The recent vote by the Minnesota Nurses Association to authorize a second unfair labor practices strike across Allina hospitals is an exciting and hopeful show of support between co-workers, but I fear that some onlookers outside of the hospitals suspect the nurses to be selfishly pursuing unreasonable demands from their employer.
Among other issues such as safe nurse-patient ratios and protection from violent patients, an overwhelming majority (more than two-thirds) of nurses are voting to keep their existing health insurance plans. These quality plans help them and their families stay healthy, a benefit for the entire community. Accusations of "selfishness" ignore the fact that union-led organizing efforts benefit all nurses and related professionals, union or not, as they raise the quality of compensation that any company must provide to remain competitive. Common arguments like "If I don't have it, why should they" ignore union-led successes such as the 40-hour workweek, the weekend and fair labor standards; unheard-of concepts that all started with the audacious demands of laborers and were achieved through organization. While these arguments are ironically selfish themselves, they also take the bizarre approach to equality that ends with us all fighting over scraps. Allina's highly compensated executive team is willing to open the company coffers, millions of dollars each week, to survive an open-ended strike. Solidarity is the coin of the nurses as they and their families risk heavy financial tolls bankrolling their own fight.
The Allina nurses, through a direct democratic vote, have elected to challenge the race-to-the-bottom effort of Allina to squeeze more out of each employee. Every nurse in the region should be rallying behind their cause — and hope that their contracts are not next. They deserve the community's strong and loud support in the weeks ahead as well, as their fight for dignity and representation at work is also ours.
John Jones, Minneapolis
• • •
Allina wants nurses on the corporate medical insurance, thereby saving $10 million per year. Allina pays $20 million to cover a one-week strike. What am I missing here?
Mike Best, Chaska
LIGHT RAIL
It helps in understanding to frame this as money and power
Here's a likely perspective after reading your good articles about Southwest light rail:
There's a continuum from monarchy to anarchy, with one in-between stage called oligarchy, in which a few individuals or groups have inordinate sway. Add the adage from the close to 6,000 years of what I call the Abrahamic faiths — the love of money as the root of all evil. Of course, folks will deny the love factor in most situations. Yet if good things are not being done and negative things are, it can be deduced or induced after a cost-benefit analysis that the love of money is going on.
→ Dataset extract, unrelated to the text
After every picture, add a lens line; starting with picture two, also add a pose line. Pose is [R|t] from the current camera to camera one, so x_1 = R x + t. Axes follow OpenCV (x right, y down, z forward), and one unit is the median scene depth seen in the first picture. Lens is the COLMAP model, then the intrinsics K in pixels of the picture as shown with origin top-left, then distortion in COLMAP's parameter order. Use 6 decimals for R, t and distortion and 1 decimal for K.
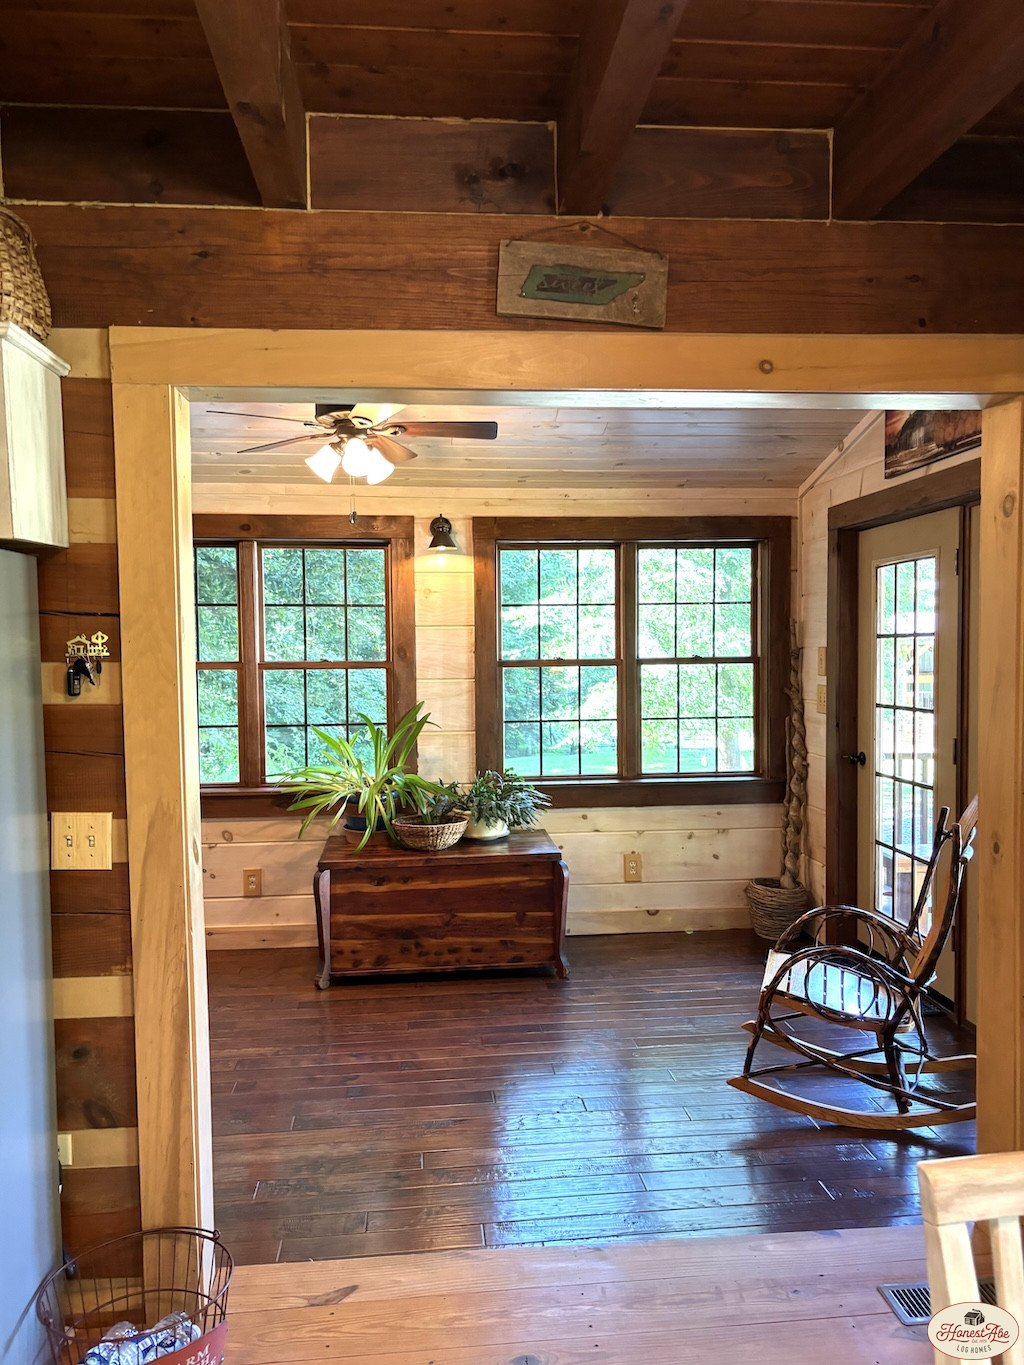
lens RADIAL K [[1035.8, 0, 512.4], [0, 1035.8, 704.2], [0, 0, 1]] dist [0.041336, -0.052226]
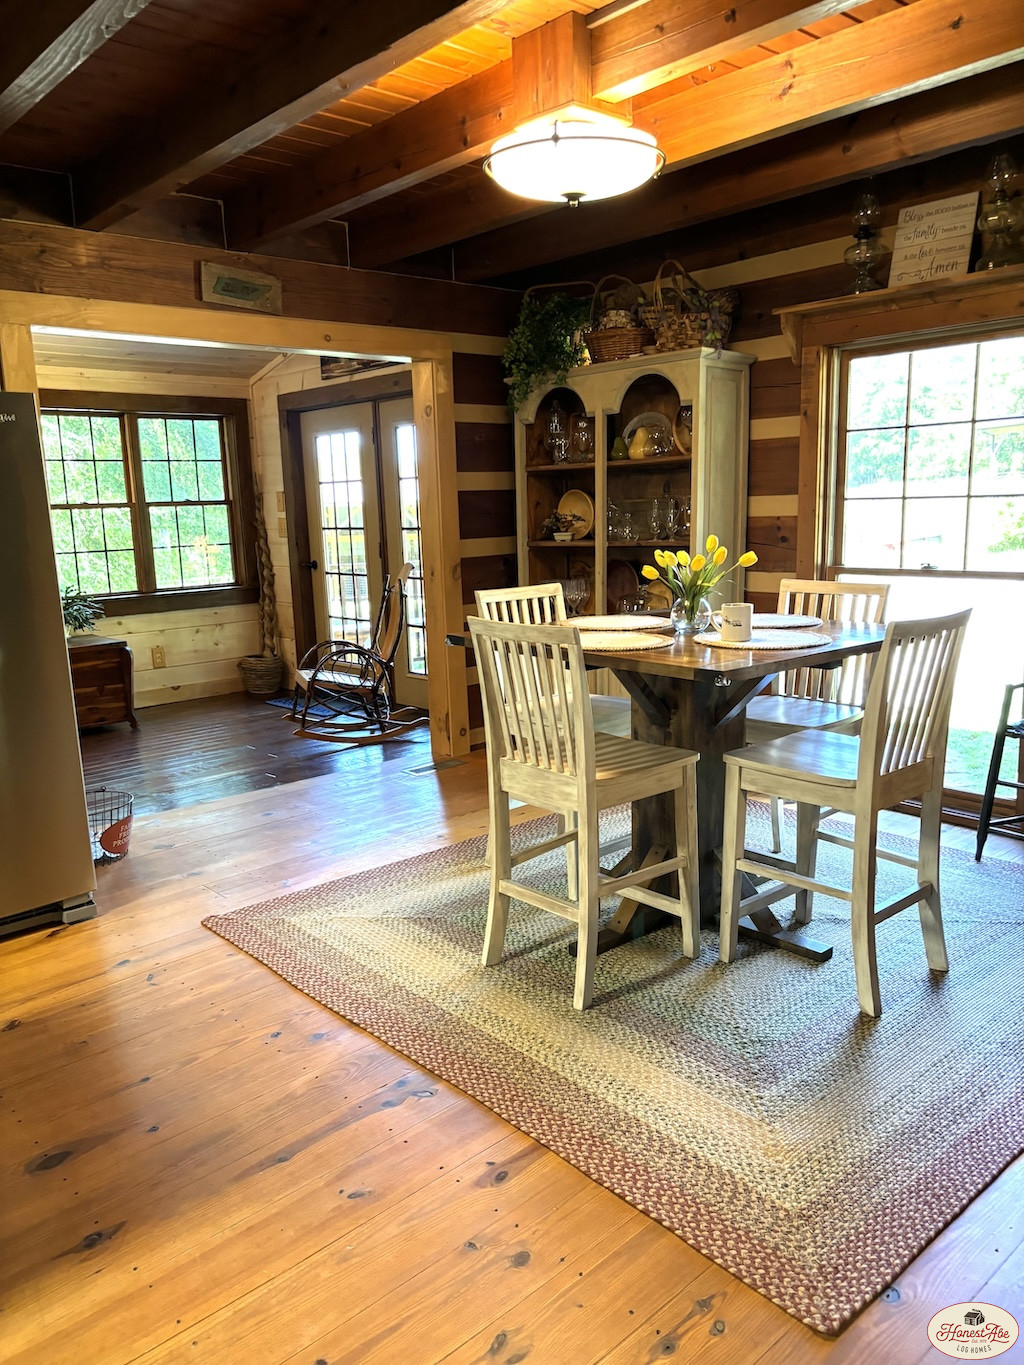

A key fact in the coverage was that light rail costs about $2 billion (one time) to install, plus maintenance, but the car/gas industry brings in about $10 billion yearly. What I call the oligarchy doesn't want the latter threatened. (Remember Eisenhower's Texas oilmen warning. Now we have North Dakota ones, too.) Moving away from fossil fuel as we witness climate change is positive, while losing many socioeconomic benefits and federal dollars is not. Clearly, the love of money is a factor in opposition to the line.